§ Page excerpt:
== Segment start ==
NYT Goes Overboard: Trump Crash Comments ‘Recalling Extremes of His First Term’

February 3rd, 2025 1:11 PM

Elisabeth Bumiller has returned to the reporting beat after a long stint as the paper’s Washington bureau chief, and her seething, even paranoid hostility toward Republican presidents remains intact. The front page of Friday’s New York Times, “Blaming Diversity Hiring, Trump Turns Accident Into Grievance.” The text box read: “Recalling the Extremes of His First Term.”

Predictably, Bumiller’s prominently placed screed went beyond any justified criticism of Trump leaping to conclusions immediately after the D.C. airplane tragedy:

On the morning after a devastating midair collision of an American Airlines plane and an Army helicopter that sent 67 people, not one of whom survived, into the icy waters of the Potomac River, President Trump stood behind the White House lectern and for a brief moment did what presidents do....But then, as Navy divers continued their search for bodies in the Potomac, the president transitioned into some of the most extraordinary public statements he has ever made, among them equating diversity with incompetence.

“We do not know what led to this crash, but we have some very strong opinions and ideas,” Mr. Trump began, his tone moving from solace to irritation. “And I think we’ll probably state those opinions now.”

Meanwhile, the “No evidence!” canard continues its comeback in the press:

And so he did. For the next 30 minutes, citing no evidence, Mr. Trump blamed diversity efforts at the Federal Aviation Administration for lowering standards for air traffic controllers. He blamed the Obama administration, claiming it had determined that the F.A.A. work force was “too white.”

He blamed the Biden administration, too, and its secretary of transportation, Pete Buttigieg.

“That guy is a real winner,” Mr. Trump said, sarcastically. “He’s a disaster.”

But mostly the president of the United States, who was consulting prepared remarks, blamed diversity. Washington was in mourning, chaplains were at the scene of the crash, but Mr. Trump plowed ahead. His remarks were the latest offensive in the White House war to root out “woke” elements and diversity, equity and inclusion initiatives across the federal government.
== Segment end ==
§ Provided material:
== Segment start ==
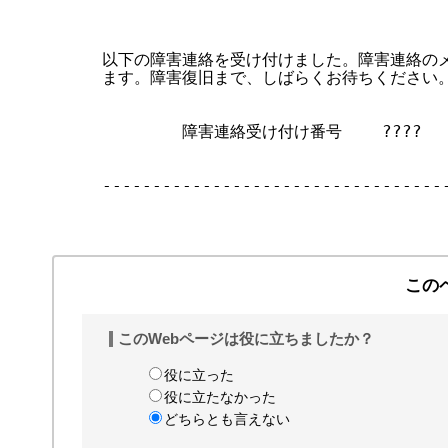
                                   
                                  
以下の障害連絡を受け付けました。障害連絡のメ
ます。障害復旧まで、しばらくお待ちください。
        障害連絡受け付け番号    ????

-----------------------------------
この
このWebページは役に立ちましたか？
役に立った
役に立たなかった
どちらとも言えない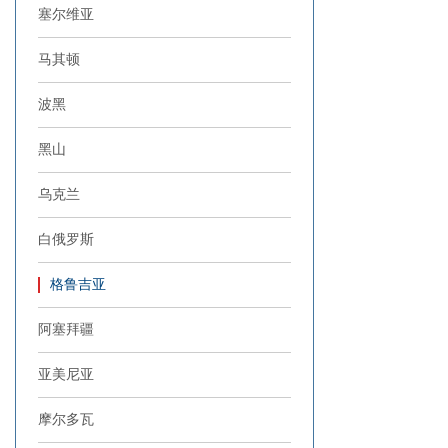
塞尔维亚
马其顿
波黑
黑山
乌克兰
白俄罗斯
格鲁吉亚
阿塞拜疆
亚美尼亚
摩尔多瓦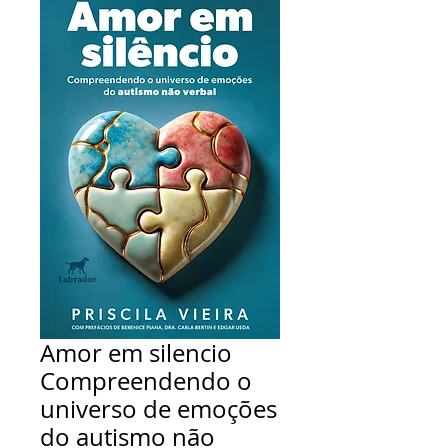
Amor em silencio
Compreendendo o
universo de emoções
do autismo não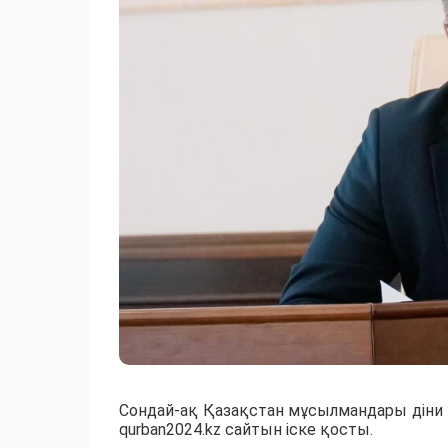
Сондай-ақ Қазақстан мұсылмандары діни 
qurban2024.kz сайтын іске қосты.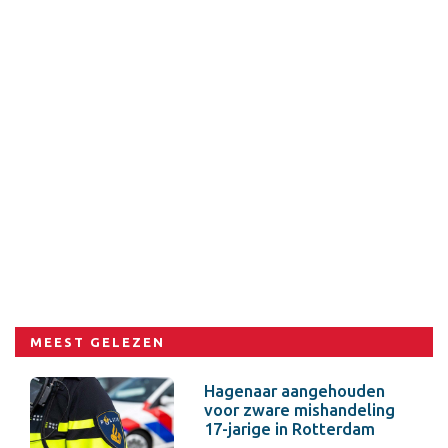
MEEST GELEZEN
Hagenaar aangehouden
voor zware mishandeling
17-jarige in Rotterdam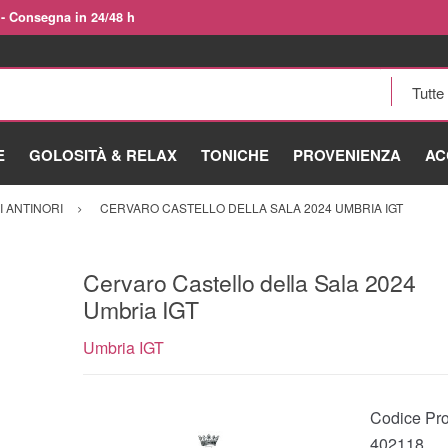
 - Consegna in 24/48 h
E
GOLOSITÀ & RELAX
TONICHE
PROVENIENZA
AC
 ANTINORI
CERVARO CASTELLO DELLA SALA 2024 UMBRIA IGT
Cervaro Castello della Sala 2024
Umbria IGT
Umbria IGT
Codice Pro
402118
== Segment end ==
== Segment start ==
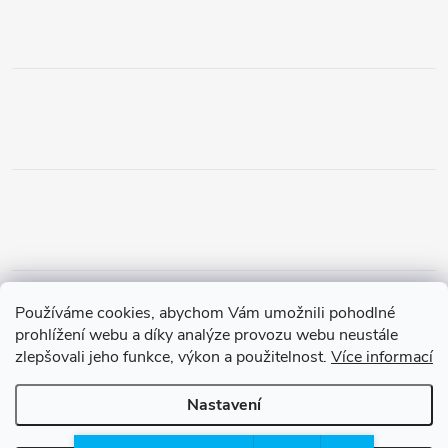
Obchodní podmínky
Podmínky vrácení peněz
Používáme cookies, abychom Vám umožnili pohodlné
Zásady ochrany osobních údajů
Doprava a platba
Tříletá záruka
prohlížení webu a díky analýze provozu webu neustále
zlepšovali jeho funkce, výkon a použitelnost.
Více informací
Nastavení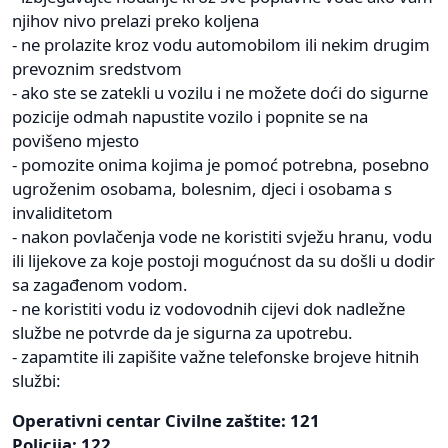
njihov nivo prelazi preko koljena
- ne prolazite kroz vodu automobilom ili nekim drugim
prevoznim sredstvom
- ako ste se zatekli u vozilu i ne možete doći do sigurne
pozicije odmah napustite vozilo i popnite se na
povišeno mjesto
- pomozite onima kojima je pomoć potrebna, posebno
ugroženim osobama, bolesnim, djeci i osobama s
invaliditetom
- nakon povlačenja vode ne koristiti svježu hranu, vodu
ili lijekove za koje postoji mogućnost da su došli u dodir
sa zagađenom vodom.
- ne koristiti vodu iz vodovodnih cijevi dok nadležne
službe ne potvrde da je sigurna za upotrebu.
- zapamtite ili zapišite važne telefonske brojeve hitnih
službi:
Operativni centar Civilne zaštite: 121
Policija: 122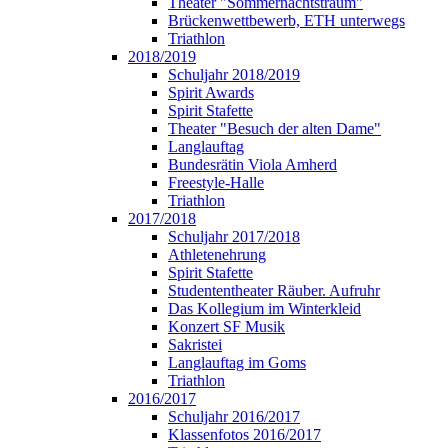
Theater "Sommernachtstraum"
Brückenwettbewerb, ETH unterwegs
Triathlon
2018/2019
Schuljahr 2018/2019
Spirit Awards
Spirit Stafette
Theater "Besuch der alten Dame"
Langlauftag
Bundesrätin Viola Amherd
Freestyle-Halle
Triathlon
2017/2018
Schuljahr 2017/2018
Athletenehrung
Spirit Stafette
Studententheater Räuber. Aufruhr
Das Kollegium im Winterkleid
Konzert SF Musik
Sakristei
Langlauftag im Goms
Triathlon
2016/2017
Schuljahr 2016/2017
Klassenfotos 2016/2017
== Segment end ==
== Segment start ==
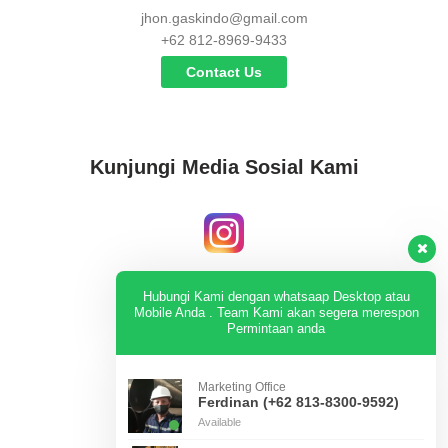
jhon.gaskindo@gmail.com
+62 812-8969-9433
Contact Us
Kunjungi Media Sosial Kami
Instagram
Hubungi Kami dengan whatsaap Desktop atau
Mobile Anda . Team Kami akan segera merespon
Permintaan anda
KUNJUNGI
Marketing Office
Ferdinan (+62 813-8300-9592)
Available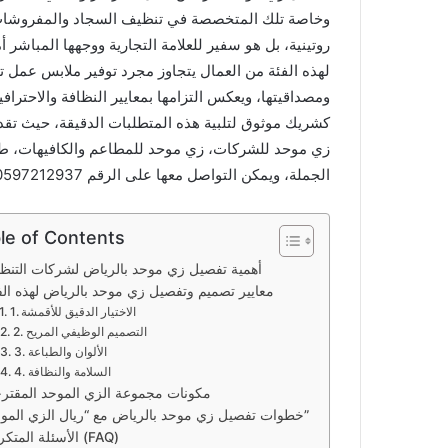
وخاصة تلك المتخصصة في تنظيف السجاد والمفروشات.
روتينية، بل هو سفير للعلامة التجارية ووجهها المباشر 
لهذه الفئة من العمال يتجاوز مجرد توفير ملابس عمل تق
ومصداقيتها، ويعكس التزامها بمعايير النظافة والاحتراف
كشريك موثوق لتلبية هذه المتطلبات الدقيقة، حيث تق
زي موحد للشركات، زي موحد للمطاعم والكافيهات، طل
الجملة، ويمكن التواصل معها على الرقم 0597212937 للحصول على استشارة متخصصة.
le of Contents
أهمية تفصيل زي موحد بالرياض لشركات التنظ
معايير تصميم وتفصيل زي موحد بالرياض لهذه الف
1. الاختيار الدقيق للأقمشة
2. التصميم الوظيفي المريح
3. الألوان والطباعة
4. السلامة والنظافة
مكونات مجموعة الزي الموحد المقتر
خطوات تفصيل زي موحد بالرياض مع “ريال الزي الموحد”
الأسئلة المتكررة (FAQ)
== Segment end ==
§ Work to be completed: Retype the part of the article on the Times coverage of Trump's crash remarks that begins at the words "He blamed the Biden" and stops after the words "the federal government.", keeping every word and mark the same.

§ Result:
He blamed the Biden administration, too, and its secretary of transportation, Pete Buttigieg.

“That guy is a real winner,” Mr. Trump said, sarcastically. “He’s a disaster.”

But mostly the president of the United States, who was consulting prepared remarks, blamed diversity. Washington was in mourning, chaplains were at the scene of the crash, but Mr. Trump plowed ahead. His remarks were the latest offensive in the White House war to root out “woke” elements and diversity, equity and inclusion initiatives across the federal government.